Advertising is the bread and butter of the web, yet many claim that they never click on ads, typically using a peacock tone that signals their pride in being ad-averse. But somebody must be clicking, since Google etc are making bilions. Who are they, asks Danah Boyd.
A few years back, I asked this question to someone who worked in the world of web ads and I received a snarky (and condescending) answer: middle America. Over the years, I’ve read all sorts of speculations about search engine ads suggesting that people click on ads:
– Because they don’t know that they’re ads.
– Because they are perceived to be of greater quality than the actual search results (for example, in searches for travel).

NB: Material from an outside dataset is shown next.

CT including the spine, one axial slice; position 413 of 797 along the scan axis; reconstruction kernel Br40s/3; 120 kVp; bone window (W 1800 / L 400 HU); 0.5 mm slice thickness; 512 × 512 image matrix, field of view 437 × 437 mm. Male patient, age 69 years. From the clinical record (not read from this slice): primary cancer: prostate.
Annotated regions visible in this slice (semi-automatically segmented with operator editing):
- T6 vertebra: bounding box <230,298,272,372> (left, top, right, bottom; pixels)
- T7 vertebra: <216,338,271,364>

– When they’re searching for something that they want to purchase (intent to buy = desire to get to merchants quickly).
– When they’re bored.
– When they think that they might win something or get something for free.
Over the summer, Dave Morgan (AOL Global Advertising Strategy) blogged about a study that they did to investigate who clicks on ads:
What did we learn? A lot. We learned that most people do not click on ads, and those that do are by no means representative of Web users at large.

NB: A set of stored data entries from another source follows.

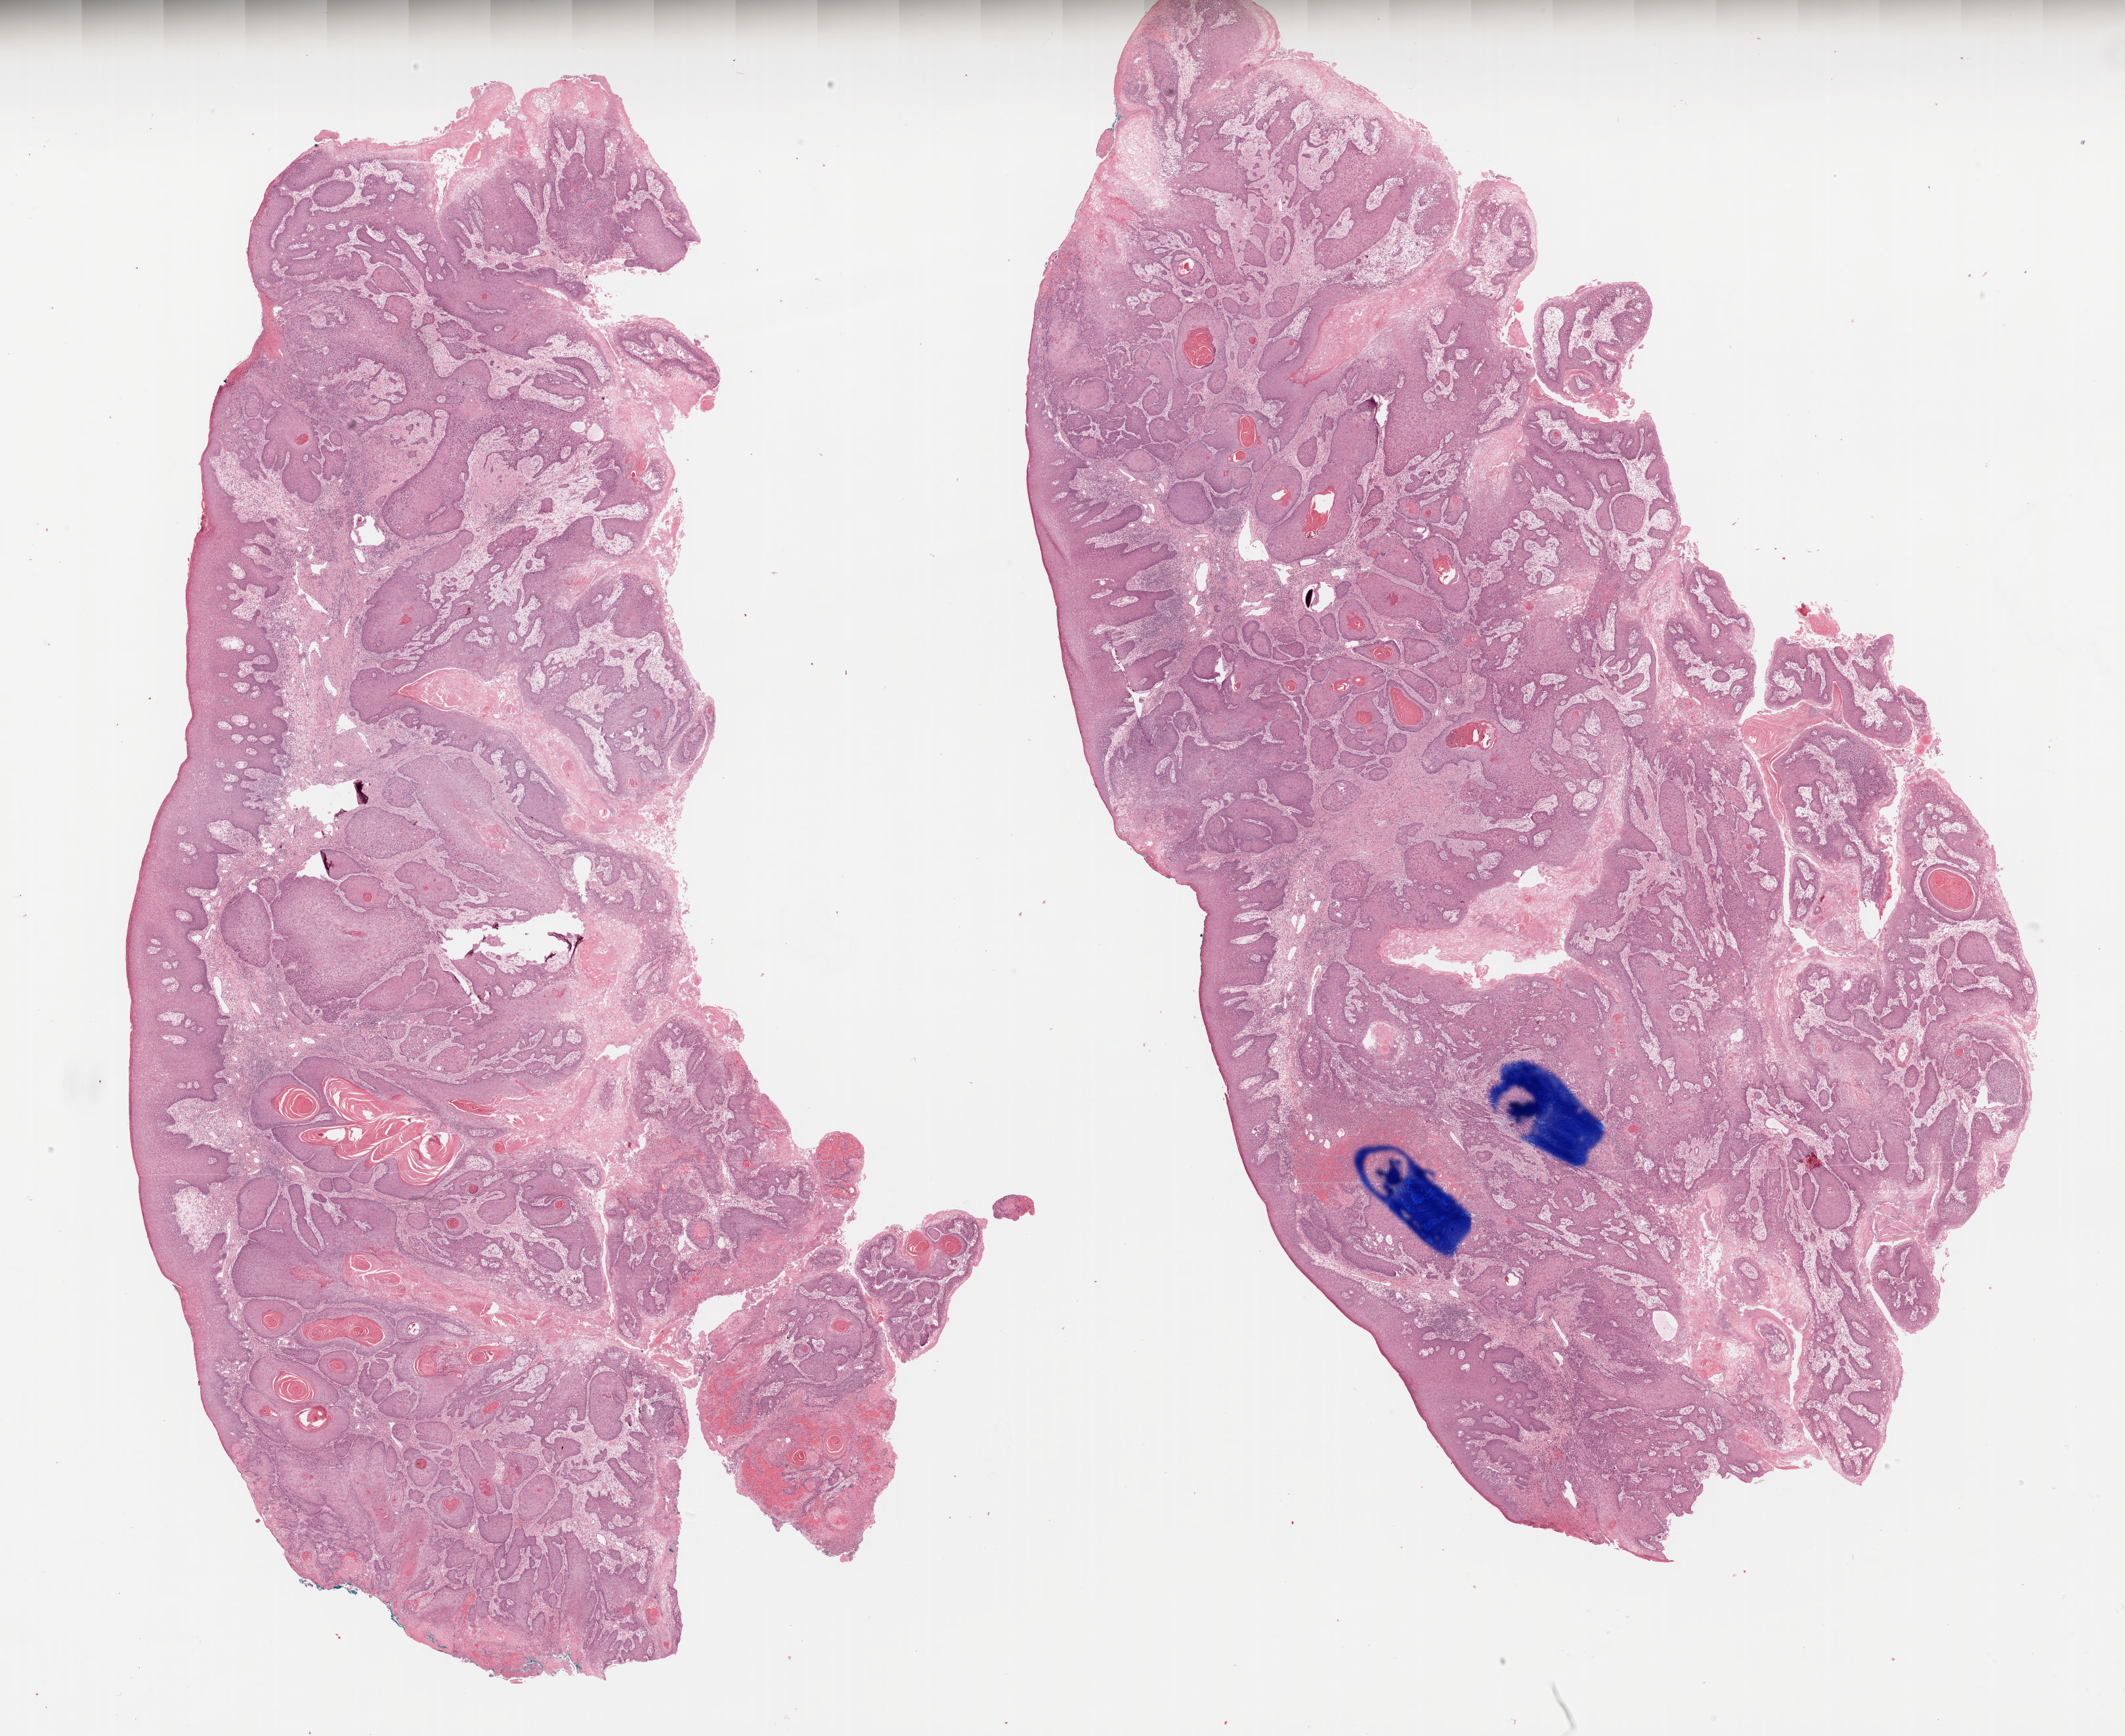
Digitized H&E tissue section (whole slide), shown as a low-resolution overview of the whole scanned area (about 26.0 x 21.2 mm), formalin-fixed paraffin-embedded (FFPE) diagnostic section, head and neck, primary tumour sample. Patient: male, age at initial diagnosis 58 years. Histologic grade: G2 (moderately differentiated).
* AJCC pathologic stage: II (7th edition)
* pathologic diagnosis: Squamous cell carcinoma, NOS
* lymph nodes positive (case pathology): 0 of 55 examined
* laterality: midline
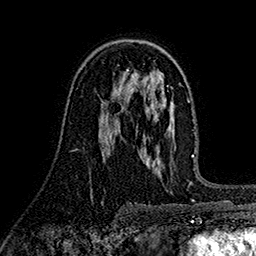
Breast MRI (dynamic contrast-enhanced), one axial slice. Position 99 of 160 along the scan axis. Cropped to one breast. Dynamic contrast-enhanced series, time point 2 of 7 at this slice position (early post-contrast). 1.5 T. TE 2.7 ms, TR 5.3 ms. 1 mm slice thickness. 256 × 256 image matrix. Female patient.
Annotated regions visible in this slice (semi-automatically segmented with operator editing):
- enhancing-tissue mask used for the functional tumour volume (all voxels passing the contrast-enhancement thresholds inside the analysis volume; usually the tumour): bounding box (x1, y1, x2, y2) in pixels: (116, 91, 124, 108)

Ninety-nine percent of Web users do not click on ads on a monthly basis. Of the 1% that do, most only click once a month. Less than two tenths of one percent click more often. That tiny percentage makes up the vast majority of banner ad clicks.

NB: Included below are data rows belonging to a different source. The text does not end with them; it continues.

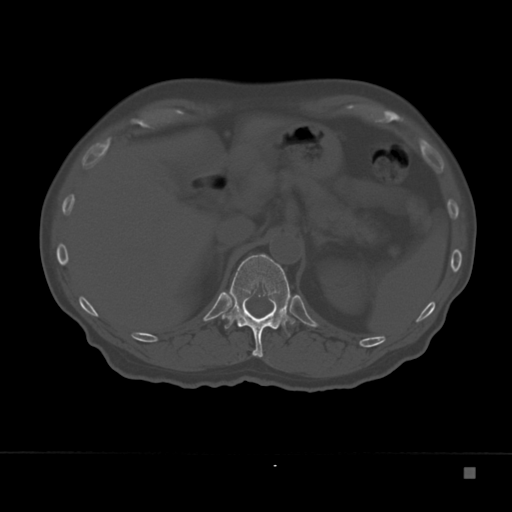
CT including the spine, one axial slice; slice 132 of 332 in the series (ordered by position); reconstruction kernel Br40s; 120 kVp; bone window (W 1800 / L 400 HU); 512 × 512 image matrix, field of view 389 × 389 mm. Male patient, age 72 years. Case-level facts recorded for this patient, not image findings: primary cancer: skeletal.
Outlined on this slice (semi-automatically segmented with operator editing):
- T12 vertebra: bounding box [x1, y1, x2, y2] px = [222, 254, 295, 358]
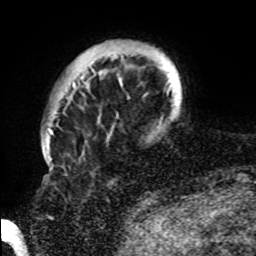
Breast MRI, one axial slice. Slice 12 of 72 in the series (ordered by position). Cropped to one breast. Dynamic contrast-enhanced series, time point 2 of 8 at this slice position (early post-contrast). 1.5 T. TE 4.2 ms, TR 7 ms. 256 × 256 image matrix. Female patient.
Annotated regions visible in this slice (semi-automatically segmented with operator editing):
- enhancing-tissue mask used for the functional tumour volume (all voxels passing the contrast-enhancement thresholds inside the analysis volume; usually the tumour): box from (x=72, y=53) to (x=182, y=89) px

Who are these “heavy clickers”? They are predominantly female, indexing at a rate almost double the male population. They are older. They are predominantly Midwesterners, with some concentrations in Mid-Atlantic States and in New England. What kinds of content do they like to view when they are on the Web? Not surprisingly, they look at sweepstakes far more than any other kind of content. Yes, these are the same people that tend to open direct mail and love to talk to telemarketers.